§ **PROVIDED PASSAGE**:

==================================================

Furthermore, there is a proven connection between the tunnels surrounding the north shaft and the Dry Moat through the Deslandes’ pipes [ 91 ] on the eastern side of the complex ( Figs 11 and 13 ). Pending further investigation, we hypothesize that the water inlet was located to the south ( Fig 13 , disk ‘ 1 ’), with the outlet(s) sending water toward the east through two juxtaposed pipes (disk ‘ 2 ’). Several horizontal galleries connected to these two pipes were acacia-cased [ 3 ], a technique commonly used to safeguard the walls in hydraulic works in ancient Egypt. A large stone portcullis [ 108 ] found in one of these galleries may have served as a versatile gate closed during the water filling of the north shaft.

In another scenario, the Deslandes’ juxtaposed pipes ( Fig 13 , disk ‘ 2 ’) could be considered as a water inlet for unfiltered water.

==================================================

§ **TASKS AND EXERCISES**:
1) List every bracketed reference number cited in the passage on the north shaft and the Dry Moat.
2) Extend the passage on the north shaft and the Dry Moat, picking up after its final sentence.

§ **MATERIAL PROVIDED**:
==================================================

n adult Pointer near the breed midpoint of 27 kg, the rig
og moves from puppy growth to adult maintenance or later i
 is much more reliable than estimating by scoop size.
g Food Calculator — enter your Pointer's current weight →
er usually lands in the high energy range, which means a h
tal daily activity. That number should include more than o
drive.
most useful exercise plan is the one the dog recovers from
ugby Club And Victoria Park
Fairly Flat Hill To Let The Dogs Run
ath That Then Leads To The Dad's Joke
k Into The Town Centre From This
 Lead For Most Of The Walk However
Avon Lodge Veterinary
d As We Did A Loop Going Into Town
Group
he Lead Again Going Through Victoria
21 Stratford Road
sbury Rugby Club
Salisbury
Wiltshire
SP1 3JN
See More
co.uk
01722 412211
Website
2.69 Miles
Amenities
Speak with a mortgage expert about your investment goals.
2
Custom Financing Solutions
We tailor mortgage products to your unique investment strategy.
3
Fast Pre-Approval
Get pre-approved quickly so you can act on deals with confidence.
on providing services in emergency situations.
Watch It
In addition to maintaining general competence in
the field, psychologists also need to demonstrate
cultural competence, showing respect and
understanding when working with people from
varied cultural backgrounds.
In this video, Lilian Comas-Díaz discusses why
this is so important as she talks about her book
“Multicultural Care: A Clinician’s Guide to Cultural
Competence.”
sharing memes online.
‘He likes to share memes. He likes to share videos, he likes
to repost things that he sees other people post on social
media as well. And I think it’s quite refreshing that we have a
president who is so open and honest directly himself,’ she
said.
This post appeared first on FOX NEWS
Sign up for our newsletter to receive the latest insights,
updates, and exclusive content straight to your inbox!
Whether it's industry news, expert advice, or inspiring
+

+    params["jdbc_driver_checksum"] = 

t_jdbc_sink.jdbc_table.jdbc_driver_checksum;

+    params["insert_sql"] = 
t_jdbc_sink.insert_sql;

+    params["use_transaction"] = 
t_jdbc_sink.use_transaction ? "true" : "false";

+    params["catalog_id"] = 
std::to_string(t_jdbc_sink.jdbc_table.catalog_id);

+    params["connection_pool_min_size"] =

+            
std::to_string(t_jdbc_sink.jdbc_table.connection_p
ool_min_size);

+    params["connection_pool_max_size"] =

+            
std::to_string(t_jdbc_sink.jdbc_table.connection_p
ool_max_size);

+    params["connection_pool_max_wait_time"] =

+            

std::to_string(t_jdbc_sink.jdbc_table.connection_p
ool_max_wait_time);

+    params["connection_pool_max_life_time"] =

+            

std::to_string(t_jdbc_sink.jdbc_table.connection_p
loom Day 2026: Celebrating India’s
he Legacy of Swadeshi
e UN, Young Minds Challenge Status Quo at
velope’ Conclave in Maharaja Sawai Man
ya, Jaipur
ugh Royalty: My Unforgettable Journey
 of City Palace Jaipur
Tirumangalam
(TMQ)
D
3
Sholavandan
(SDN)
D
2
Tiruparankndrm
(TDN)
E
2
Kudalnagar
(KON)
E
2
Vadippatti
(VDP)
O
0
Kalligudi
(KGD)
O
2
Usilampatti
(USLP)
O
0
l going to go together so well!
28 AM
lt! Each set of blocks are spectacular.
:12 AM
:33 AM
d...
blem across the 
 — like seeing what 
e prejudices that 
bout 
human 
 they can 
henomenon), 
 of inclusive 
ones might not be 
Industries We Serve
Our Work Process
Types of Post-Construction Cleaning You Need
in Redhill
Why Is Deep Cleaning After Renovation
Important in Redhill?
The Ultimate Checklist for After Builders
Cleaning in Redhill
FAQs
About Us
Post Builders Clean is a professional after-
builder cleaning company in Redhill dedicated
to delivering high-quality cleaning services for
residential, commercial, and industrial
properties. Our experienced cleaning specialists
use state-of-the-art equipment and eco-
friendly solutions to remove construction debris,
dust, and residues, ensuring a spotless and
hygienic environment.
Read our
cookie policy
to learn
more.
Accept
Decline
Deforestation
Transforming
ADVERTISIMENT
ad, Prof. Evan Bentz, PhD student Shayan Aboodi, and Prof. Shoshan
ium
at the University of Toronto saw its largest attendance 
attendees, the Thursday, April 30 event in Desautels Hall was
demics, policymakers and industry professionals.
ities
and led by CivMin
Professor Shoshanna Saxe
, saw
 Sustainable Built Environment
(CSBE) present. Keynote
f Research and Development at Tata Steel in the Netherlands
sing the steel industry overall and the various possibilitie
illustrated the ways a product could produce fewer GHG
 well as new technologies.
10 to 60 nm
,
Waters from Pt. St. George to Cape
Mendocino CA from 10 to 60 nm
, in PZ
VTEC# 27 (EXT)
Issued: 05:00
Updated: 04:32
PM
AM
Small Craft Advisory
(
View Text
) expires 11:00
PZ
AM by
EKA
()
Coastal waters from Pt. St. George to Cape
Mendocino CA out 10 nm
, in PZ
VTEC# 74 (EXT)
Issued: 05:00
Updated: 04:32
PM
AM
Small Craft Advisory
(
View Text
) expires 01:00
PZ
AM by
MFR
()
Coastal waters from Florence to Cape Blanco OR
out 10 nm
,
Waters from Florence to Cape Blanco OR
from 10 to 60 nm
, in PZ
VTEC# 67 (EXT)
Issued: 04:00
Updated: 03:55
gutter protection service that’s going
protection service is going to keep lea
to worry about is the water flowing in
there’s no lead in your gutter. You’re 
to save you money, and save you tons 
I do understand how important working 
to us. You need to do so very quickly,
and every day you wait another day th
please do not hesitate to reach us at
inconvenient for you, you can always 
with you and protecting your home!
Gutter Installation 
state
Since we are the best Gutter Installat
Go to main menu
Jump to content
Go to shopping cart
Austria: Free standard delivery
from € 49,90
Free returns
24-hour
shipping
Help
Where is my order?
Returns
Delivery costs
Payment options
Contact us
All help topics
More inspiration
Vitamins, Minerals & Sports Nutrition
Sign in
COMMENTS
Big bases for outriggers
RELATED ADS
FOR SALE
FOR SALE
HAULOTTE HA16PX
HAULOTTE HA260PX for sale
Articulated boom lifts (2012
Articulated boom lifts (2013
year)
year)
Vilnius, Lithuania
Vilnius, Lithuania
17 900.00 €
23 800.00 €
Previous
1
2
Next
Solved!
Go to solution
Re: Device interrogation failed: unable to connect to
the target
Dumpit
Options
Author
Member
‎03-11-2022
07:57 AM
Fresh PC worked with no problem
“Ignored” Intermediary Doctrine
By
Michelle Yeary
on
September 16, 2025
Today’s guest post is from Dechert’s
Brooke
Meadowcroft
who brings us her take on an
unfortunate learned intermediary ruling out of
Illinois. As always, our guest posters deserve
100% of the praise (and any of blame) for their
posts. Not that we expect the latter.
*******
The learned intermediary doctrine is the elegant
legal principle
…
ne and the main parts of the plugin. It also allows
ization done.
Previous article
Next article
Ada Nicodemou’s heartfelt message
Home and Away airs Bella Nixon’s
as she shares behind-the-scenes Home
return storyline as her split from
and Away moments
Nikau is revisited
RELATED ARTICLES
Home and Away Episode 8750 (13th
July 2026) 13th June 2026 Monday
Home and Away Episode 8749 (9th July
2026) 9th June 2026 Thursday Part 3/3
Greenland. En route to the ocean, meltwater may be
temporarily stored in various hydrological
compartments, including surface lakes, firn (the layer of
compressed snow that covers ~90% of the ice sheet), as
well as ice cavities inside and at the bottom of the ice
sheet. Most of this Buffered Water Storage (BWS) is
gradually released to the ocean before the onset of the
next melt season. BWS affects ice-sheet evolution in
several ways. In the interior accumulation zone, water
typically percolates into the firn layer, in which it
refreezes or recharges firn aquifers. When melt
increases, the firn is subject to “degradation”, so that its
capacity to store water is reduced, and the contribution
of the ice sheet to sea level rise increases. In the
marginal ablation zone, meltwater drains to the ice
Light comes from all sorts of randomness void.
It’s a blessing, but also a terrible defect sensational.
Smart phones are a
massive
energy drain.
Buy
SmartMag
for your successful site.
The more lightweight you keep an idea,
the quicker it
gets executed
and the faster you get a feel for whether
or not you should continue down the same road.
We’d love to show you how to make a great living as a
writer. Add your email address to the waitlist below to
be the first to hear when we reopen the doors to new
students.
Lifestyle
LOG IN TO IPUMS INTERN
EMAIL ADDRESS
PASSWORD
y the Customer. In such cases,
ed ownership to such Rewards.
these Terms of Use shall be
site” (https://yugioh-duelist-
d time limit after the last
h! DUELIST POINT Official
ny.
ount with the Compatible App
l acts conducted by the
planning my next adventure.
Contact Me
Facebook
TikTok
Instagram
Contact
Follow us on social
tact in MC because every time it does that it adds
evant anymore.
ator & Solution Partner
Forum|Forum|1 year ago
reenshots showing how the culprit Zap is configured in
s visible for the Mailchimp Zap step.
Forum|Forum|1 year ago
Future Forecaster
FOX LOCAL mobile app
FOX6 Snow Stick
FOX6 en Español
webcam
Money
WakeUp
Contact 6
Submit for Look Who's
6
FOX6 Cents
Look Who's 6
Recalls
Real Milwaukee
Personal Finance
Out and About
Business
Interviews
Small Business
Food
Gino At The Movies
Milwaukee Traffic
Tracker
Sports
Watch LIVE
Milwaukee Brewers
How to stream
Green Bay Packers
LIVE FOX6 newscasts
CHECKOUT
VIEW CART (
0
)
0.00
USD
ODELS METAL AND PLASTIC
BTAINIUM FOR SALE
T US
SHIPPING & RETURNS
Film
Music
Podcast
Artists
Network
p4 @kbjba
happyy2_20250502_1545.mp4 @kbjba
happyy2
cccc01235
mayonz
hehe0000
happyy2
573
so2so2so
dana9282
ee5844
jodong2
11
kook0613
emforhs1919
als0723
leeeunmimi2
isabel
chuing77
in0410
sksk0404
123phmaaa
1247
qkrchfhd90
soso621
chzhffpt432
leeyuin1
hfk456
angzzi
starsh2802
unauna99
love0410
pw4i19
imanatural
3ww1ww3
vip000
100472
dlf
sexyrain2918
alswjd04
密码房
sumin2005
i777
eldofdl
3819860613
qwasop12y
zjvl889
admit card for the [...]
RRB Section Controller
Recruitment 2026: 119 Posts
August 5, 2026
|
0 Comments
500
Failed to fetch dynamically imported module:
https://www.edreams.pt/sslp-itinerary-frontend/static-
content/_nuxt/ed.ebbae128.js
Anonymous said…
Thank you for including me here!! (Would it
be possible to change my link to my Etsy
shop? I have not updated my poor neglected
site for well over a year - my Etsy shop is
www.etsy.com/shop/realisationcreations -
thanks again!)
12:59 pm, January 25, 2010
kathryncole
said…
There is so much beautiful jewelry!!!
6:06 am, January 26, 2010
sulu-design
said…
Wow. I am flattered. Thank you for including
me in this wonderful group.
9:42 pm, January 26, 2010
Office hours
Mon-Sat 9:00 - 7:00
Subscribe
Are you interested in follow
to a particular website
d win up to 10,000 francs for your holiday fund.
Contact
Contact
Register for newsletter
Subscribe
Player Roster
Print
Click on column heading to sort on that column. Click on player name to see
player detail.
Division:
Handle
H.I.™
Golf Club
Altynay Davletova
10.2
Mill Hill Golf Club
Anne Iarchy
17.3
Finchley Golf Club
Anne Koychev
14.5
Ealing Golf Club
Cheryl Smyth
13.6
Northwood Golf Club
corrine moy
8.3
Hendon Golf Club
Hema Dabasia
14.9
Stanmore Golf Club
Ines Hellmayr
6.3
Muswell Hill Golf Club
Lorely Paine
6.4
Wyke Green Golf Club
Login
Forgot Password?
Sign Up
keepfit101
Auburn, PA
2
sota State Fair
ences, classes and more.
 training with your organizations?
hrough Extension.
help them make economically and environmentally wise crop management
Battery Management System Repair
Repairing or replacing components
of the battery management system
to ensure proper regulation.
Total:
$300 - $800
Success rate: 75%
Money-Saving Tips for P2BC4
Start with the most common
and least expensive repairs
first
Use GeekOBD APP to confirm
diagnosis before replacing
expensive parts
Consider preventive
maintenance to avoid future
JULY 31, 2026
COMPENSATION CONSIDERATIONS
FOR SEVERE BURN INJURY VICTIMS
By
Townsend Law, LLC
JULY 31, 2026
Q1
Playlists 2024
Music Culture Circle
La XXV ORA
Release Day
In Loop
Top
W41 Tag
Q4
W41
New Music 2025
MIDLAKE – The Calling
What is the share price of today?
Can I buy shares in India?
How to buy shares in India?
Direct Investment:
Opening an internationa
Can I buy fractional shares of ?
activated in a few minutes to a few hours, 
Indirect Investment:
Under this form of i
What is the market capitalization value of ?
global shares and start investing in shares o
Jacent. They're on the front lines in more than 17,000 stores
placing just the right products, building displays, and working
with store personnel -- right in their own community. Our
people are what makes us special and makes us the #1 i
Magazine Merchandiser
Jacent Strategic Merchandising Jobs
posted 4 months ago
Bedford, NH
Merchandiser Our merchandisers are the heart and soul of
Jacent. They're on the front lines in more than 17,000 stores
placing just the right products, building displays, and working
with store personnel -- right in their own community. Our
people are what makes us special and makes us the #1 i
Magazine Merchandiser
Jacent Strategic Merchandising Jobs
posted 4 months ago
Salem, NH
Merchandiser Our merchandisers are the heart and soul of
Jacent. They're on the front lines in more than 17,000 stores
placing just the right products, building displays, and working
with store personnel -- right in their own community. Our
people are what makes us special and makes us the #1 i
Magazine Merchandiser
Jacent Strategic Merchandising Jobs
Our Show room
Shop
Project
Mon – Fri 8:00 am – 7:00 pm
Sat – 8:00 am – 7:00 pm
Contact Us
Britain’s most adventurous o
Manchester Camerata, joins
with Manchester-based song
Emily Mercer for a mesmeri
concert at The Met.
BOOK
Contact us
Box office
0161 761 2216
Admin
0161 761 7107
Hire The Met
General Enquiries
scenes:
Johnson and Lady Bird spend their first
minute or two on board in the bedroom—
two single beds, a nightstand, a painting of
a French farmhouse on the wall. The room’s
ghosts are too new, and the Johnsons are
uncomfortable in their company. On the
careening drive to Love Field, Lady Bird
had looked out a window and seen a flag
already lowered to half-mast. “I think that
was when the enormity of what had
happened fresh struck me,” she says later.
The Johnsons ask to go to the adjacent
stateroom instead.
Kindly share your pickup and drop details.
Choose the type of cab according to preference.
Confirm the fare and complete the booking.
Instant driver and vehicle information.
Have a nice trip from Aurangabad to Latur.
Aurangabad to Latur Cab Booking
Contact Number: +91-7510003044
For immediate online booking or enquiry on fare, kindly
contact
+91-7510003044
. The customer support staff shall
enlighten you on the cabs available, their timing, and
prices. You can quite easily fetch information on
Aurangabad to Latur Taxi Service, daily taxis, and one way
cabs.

==================================================

§ **ANSWERS PROVIDED**:
1) 91, 3, 108

2)
Finally, we hypothesize that a hydraulic lift, a massive float that was possibly made of wood and weighed several tons (see Supplement ), should run slowly inside the shaft to prevent instabilities and friction with the sides. The stones could have been elevated by filling and emptying cycles, allowing the lift to move up and down with stones ( Fig 13 ). These stones could have passed along the northern entrance until the central shaft. Recent discoveries have shown that this gallery was kept open until the very end of the pyramid’s construction, after which it was closed [ 1 , 91 ]. In our scenario, the stones could have been transported directly at ground level, corresponding to the pyramid’s first course, or slightly higher through a ramp penetrating in a (currently sealed) corridor some meters above the ground level. This configuration would have had the particular advantage of minimizing the elevation gain for which the hydraulic lift would be required. The stones could have been transported via the so-called ‘Saite gallery [ 114 ]’ in a final scenario. Although Firth [ 114 ] considers this gallery to postdate the III rd Dynasty, it remains possible that it was recut on the basis of an earlier gallery.

4.5 Modelling the hydraulic lift mechanism

We developed a simple numerical model of the hydraulic lift to study its water consumption and loading capacity (see Supplement ). The model was kept as simple as possible to be easily checked and only intended to give relevant orders of magnitudes.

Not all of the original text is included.